Indeed, the passage reads like the subjection of creation to futility and decay is a response to, or punishment for, something that happened, namely Adam’s transgression or disobedience. Thus, it reads to me, like the very reward/punishment theology we often see out there that doesn’t square with reality, or even with Job, for that matter.


One thought I had as I struggled with this verse is that perhaps it’s Paul’s somewhat less than helpful attempt to address the question of theodacy, or why bad things happen in a world that was created by God and deemed to be good.


In other words, it’s an explanation of why things are the way they are.


Oftentimes, when I am sitting with hospice patients, the subject of reward and punishment comes up, especially as people wonder if something is happening, or has happened to them, as a punishment for something they did.


So, I am adept at untangling that reward/punishment theology we impose on ourselves – which people do largely understand and accept is contrary to what the Bible teaches (especially in Job) and doesn’t really conform with reality – and replacing it with the idea that things more or less happen as a result of our actions or inactions; that God in Christ is certainly always present and acting in our lives, but exactly how that happens remains a mystery, represented in the space between God’s and Adam’s fingers in Michelangelo’s famous painting on the ceiling of the Sistine Chapel.


So, result of, rather than reward or punishment for, is usually how I state it.


And perhaps that is the better way to read what Paul is saying here: that things are messed up as a result of our behavior, our disobedience, our neglect, our sinfulness, our greed… the list goes on….Certainly, we can see this pandemic as the result of environmental degradation we have caused, and Black Lives Matter as the result of white supremacy.

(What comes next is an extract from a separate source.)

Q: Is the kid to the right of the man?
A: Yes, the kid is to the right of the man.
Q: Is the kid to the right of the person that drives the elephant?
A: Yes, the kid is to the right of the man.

That’s why, I believe, Gospel lessons such as we have today can invite that reward/punishment anxiety to creep in, and cause us to wonder, question, or worry whether we are going to be harvested as wheat, or kindling for the fire; whereas real spiritual maturity, and a deeper reading of these lessons, leads us to understand that we already have been saved, that we already have received the spirit of adoption, and now we just need to go out and live like it and into it. And doesn’t that just change everything about our perspective and how we might live our lives, how we might interact with others and creation, and the choices we might make along the way.


“For in hope we were saved. Now hope that is seen is not hope. For who hopes for what is seen? But if we hope for what we do not see, we wait for it with patience.”